Après la rébellion d’Evguéni Prigojine, quel avenir pour Wagner en Afrique ?
Deux jours après la rébellion de Wagner, Sergueï Lavrov a assuré lundi que le groupe paramilitaire continuera « ses opérations au Mali et en Centrafrique« . Une mise au point du chef de la diplomatie russe qui intervient alors que les experts s’interrogent sur l’avenir de cette milice privée, fer de lance du nouvel expansionnisme russe en Afrique.
La crise entre Wagner et le Kremlin va-t-elle mettre un coup d’arrêt à cinq années d’expansionnisme russe en Afrique ? Après la rébellion avortée d’Evguéni Prigojine, les questions se multiplient autour de la présence de la milice privée sur le continent qui, depuis 2018, a tissé sa toile du Soudan à la Centrafrique, en passant par le Mali et la Libye.

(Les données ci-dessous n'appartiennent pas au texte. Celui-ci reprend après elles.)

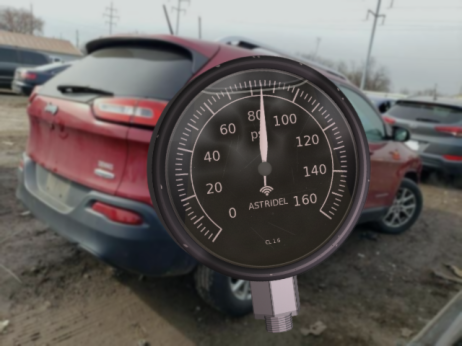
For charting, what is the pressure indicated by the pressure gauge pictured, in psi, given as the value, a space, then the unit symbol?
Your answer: 84 psi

Moscou s’est voulu rassurant lundi 26 juin, assurant que les « événements » du week-end dernier ne changeront rien aux activités du groupe sur le continent. Les membres de Wagner travaillent au Mali et en République centrafricaine « comme instructeurs. Ce travail va bien sûr continuer« , a déclaré Sergueï Lavrov dans un entretien à la chaîne RT.
Sergueï Lavrov a en outre estimé que la rébellion armée du chef de Wagner, Evguéni Prigojine, et de ses hommes déployés en Ukraine n’allait rien changer aux relations de la Russie avec ses alliés. « Il y a eu beaucoup d’appels (de partenaires étrangers) au président (Vladimir) Poutine (…) pour exprimer des mots de soutien« , a-t-il dit.
Officiellement, aucune capitale africaine n’a commenté les événements du week-end dernier. Mais selon Cyril Payen, grand reporter à France 24, la Russie « apparaît sans doute comme un partenaire un peu moins sûr » depuis la rébellion de Prigojine. « On peut gager qu’à Bangui et Bamako, on se demande quel sera l’avenir. »
« L’État malien est en effet aujourd’hui engagé dans un double partenariat, avec l’État russe – le camp Poutine – et avec le groupe Wagner – le camp Prigojine. Ce qui, jusqu’à présent, ne faisait pas grande différence, mais qui pourrait changer si les deux camps ne se réconciliaient pas durablement« , estime auprès de RFI l’avocat et politologue Oumar Berté.
Intérêts imbriqués
Interrogé par l’AFP, un haut responsable de la présidence centrafricaine indique toutefois que la Russie continuera d’opérer en Centrafrique, avec ou sans Wagner. « La République centrafricaine a signé (en 2018, NDLR) un accord de défense avec la Fédération de Russie, et non avec Wagner« , a déclaré Fidèle Gouandjika, ministre conseiller spécial du président centrafricain Faustin-Archange Touadéra. « La Russie a sous-traité avec Wagner. Si la Russie n’est plus d’accord avec Wagner, alors elle nous enverra un nouveau contingent. »
Tête de pont des ambitions russes sur le continent, la Centrafrique est particulièrement dépendante de la milice russe dont les hommes vont jusqu’à servir à la protection personnelle du président Faustin-Archange Touadéra.
Présents depuis 2021 au Mali où Wagner compte environ 1 500 hommes, le groupe paramilitaire a également noué des relations étroites avec la junte au pouvoir, participant à la formation des militaires ainsi qu’aux opérations de lutte contre les groupes terroristes.
En Afrique, les hommes de Prigojine ont aussi été identifiés en Libye, au Soudan ou encore au Mozambique. Depuis l’arrivée de Wagner en Afrique, le groupe paramilitaire est régulièrement accusé par l’ONU, les ONG internationales et Paris de commettre des exactions et des crimes contre les civils.